Instruments «  planétaires »

Synthétiseur (c) Costanza Matteucci

Il est une famille d’instruments de musique que les spécialistes de l’organologie du début du XXe siècle n’auraient pu prédire : celle des instruments « planétaires ». Cette catégorie n’existe dans aucun traité. Nous l’avons arbitrairement choisie pour nommer ces instruments qui, à la faveur du développement galopant de la facture industrielle, se sont répandus en quelques décennies sur tous les continents. La batterie, par exemple, a connu une diffusion massive autour des années 1950, notamment grâce à la commercialisation de peaux synthétiques et à l’avènement du rock’n’roll. Invention de la fin du XIXe siècle boudée par les plus grands compositeurs de son temps, le saxophone fut rapidement promu symbole du jazz, puis du funk et d’autres musiques populaires du monde entier. On ne saurait oublier enfin les instruments électroniques comme les synthétiseurs et boîtes à rythme, instruments « planétaires » par excellence.

Ces instruments pratiqués « partout » dans le monde ne sont pourtant pas de nulle part : leurs modes de production et de commercialisation sont au contraire très localisés, bien souvent en Asie orientale. Ils ont fait irruption dans nos vies quotidiennes avec l’explosion d’internet, au début des années 2000. Parmi eux, le kalimba (un « piano à pouces » industrialisé) ou le ukulélé sont capables à eux seuls de rassembler en quelques semaines des millions de vues sur des vidéos de démonstration et des tutoriels en ligne. Rappelons-nous également de la naissance du hang, cet instrument en forme de soucoupe volante à la sonorité lunaire, découvert sur les réseaux sociaux il y a une quinzaine d’années et dont le succès a littéralement flambé : dépassés, ses créateurs ont depuis décidé de fermer boutique.
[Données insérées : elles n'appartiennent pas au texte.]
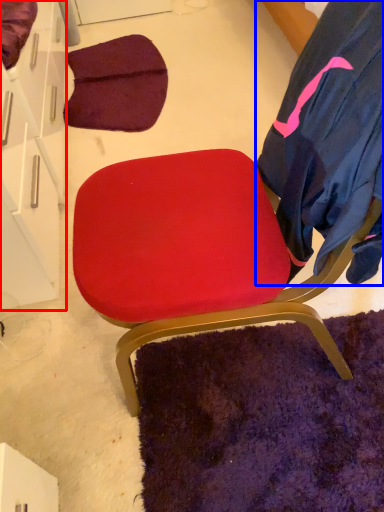
Question: Among these objects, which one is nearest to the camera, drawer (highlighted by a red box) or robe (highlighted by a blue box)?

Choices:
 (A) drawer
 (B) robe

Answer: (B)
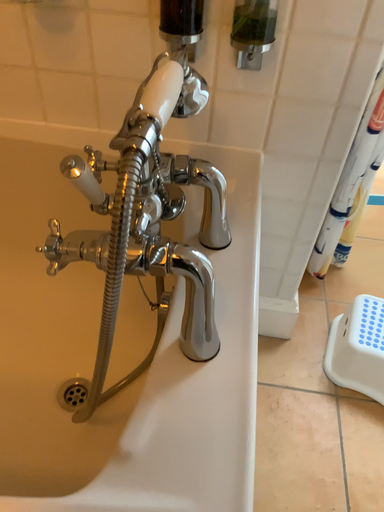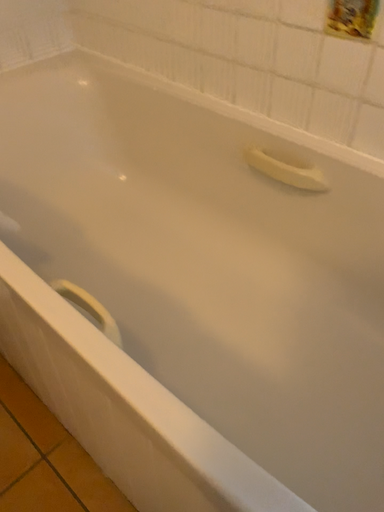
Question: How did the camera likely rotate when shooting the video?

Choices:
 (A) rotated left
 (B) rotated right

Answer: (A)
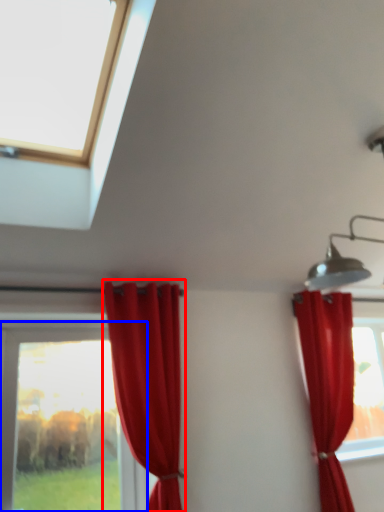
Question: Which object is further to the camera taking this photo, curtain (highlighted by a red box) or window (highlighted by a blue box)?

Choices:
 (A) curtain
 (B) window

Answer: (B)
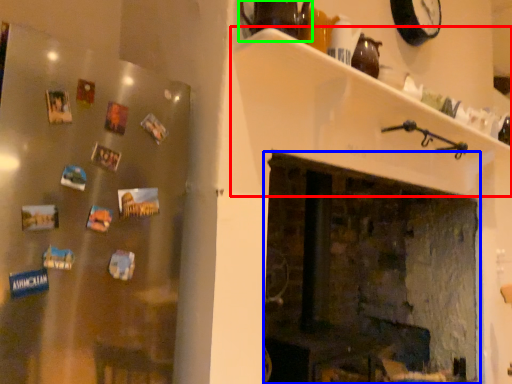
Question: Which is nearer to the shelf (highlighted by a red box)? fireplace (highlighted by a blue box) or tea pot (highlighted by a green box).

Choices:
 (A) fireplace
 (B) tea pot

Answer: (B)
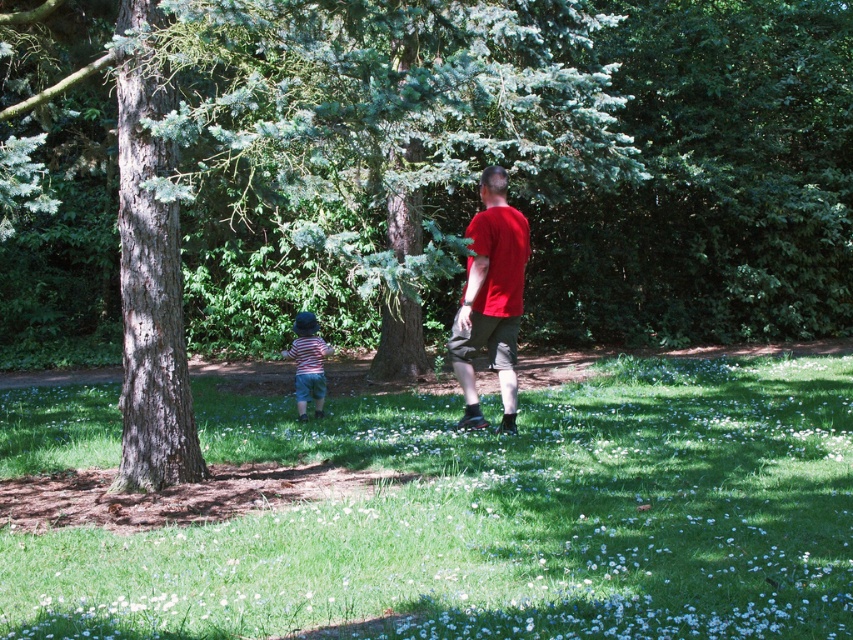
Who is more distant from viewer, (x=323, y=44) or (x=498, y=241)?

The point (x=498, y=241) is behind.

In the scene shown: Can you confirm if green textured tree at center is smaller than matte red t-shirt at center?

No, green textured tree at center is not smaller than matte red t-shirt at center.

I want to click on green textured tree at center, so click(384, 124).

Where is `green textured tree at center`? green textured tree at center is located at coordinates (384, 124).

Who is positioned more to the left, green grassy field at center or matte red t-shirt at center?

green grassy field at center

Is green grassy field at center positioned in front of matte red t-shirt at center?

Yes, green grassy field at center is in front of matte red t-shirt at center.

Who is more forward, (508, 593) or (525, 250)?

Point (508, 593)

Locate an element on the screen. The width and height of the screenshot is (853, 640). green grassy field at center is located at coordinates (500, 518).

Between point (131, 474) and point (321, 394), which one is positioned in front?

Point (131, 474) is more forward.

Which is behind, point (126, 157) or point (309, 396)?

Positioned behind is point (309, 396).

Find the location of `smooth brown tree trunk at left`. smooth brown tree trunk at left is located at coordinates (149, 275).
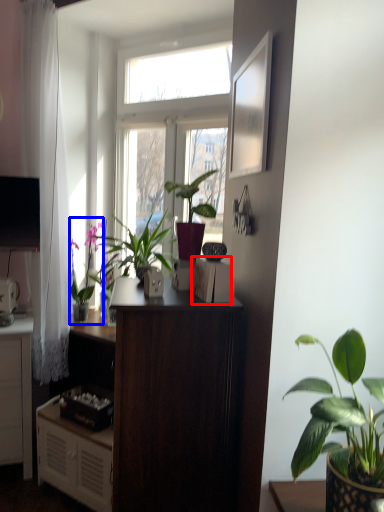
Question: Which point is further to the camera, appliance (highlighted by a red box) or houseplant (highlighted by a blue box)?

Choices:
 (A) appliance
 (B) houseplant

Answer: (B)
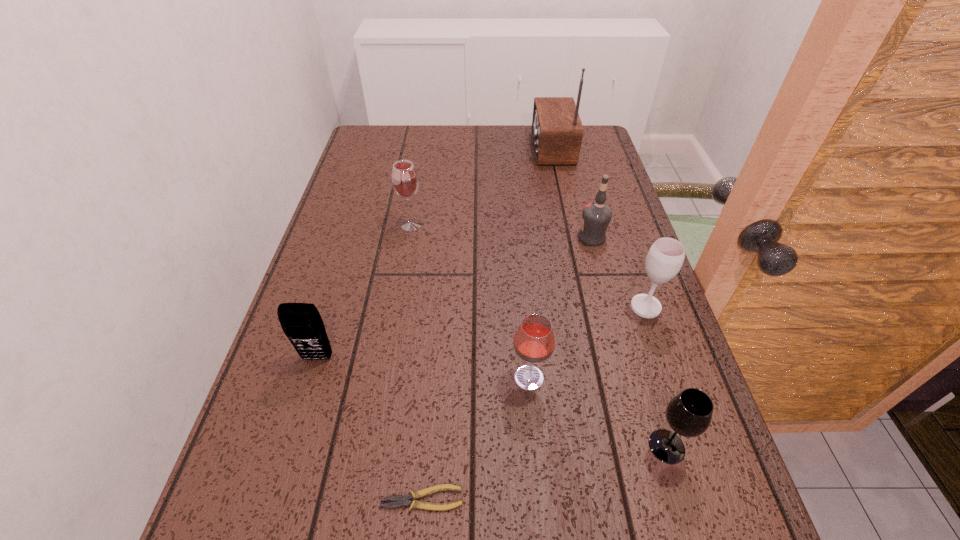
Identify the location of blank space located 0.150m on the screen of the leftmost object. This screenshot has height=540, width=960. (294, 437).

Image resolution: width=960 pixels, height=540 pixels. Identify the location of free location located on the left of the nearest wineglass. (545, 446).

You are a GUI agent. You are given a task and a screenshot of the screen. Output one action in this format:
    pyautogui.click(x=<x>, y=<y>)
    Task: Click on the free space located 0.380m on the right of the shortest object
    The image size is (960, 540).
    Given the screenshot: What is the action you would take?
    coord(698,498)

What are the coordinates of `object that is positioned at the far edge` in the screenshot? It's located at (557, 131).

Identify the location of object that is positioned at the left edge. This screenshot has height=540, width=960. (301, 322).

Locate an element on the screen. radio receiver at the right edge is located at coordinates (557, 131).

The image size is (960, 540). Identify the location of vodka located at the right edge. (596, 216).

The image size is (960, 540). I want to click on object situated at the far right corner, so click(x=557, y=131).

At what (x,y) coordinates should I click in order to perform the action: click on free region at the far edge of the desktop. Please return your answer as a coordinate pair (x, y). Looking at the image, I should click on (513, 137).

In the image, there is a desktop. Identify the location of free space at the left edge. Image resolution: width=960 pixels, height=540 pixels. (337, 292).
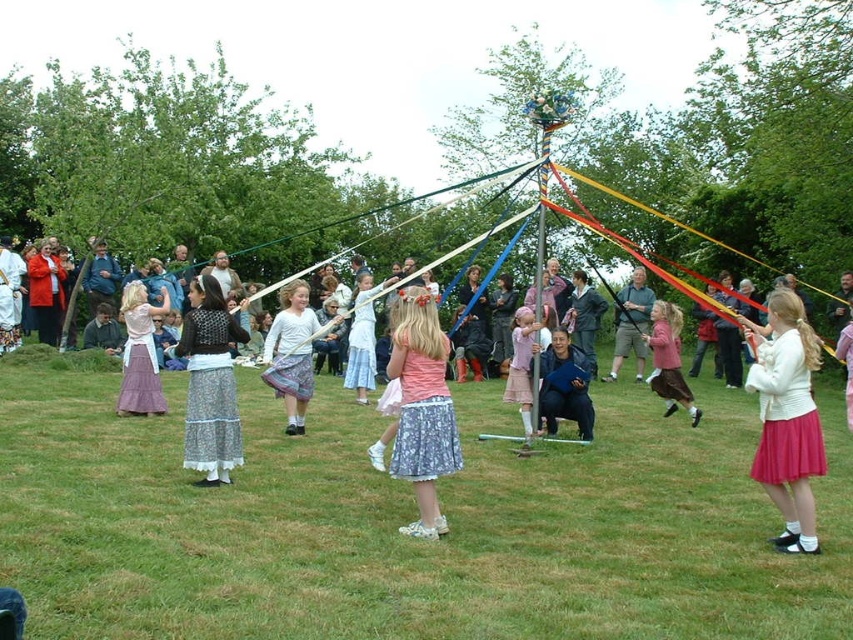
Question: Which point is farther to the camera?

Choices:
 (A) floral-patterned skirt at center
 (B) matte pink skirt at center

Answer: (B)

Question: Can you confirm if green grass at center is smaller than matte pink skirt at right?

Choices:
 (A) no
 (B) yes

Answer: (A)

Question: Which is farther from the matte pink skirt at right?

Choices:
 (A) matte pink skirt at center
 (B) dark blue leather jacket at center

Answer: (A)

Question: Which point appears closest to the camera in this image?

Choices:
 (A) (395, 342)
 (B) (225, 442)

Answer: (A)

Question: Where is dark blue leather jacket at center located in relation to matte gray sweater at center in the image?

Choices:
 (A) above
 (B) below

Answer: (B)

Question: From the image, what is the correct spatial relationship of green grass at center in relation to floral lace skirt at center?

Bien d’autres branches devraient être ajoutées à cette cartographie pour qu’elle puisse couvrir tous les instruments de la planète ; des familles nécessairement mouvantes puisque de nouvelles formes et sonorités apparaissent années après années. Ce qui nous oblige à repenser sans cesse nos manières de catégoriser et de représenter les cultures du monde, à la fois diverses et entremêlées.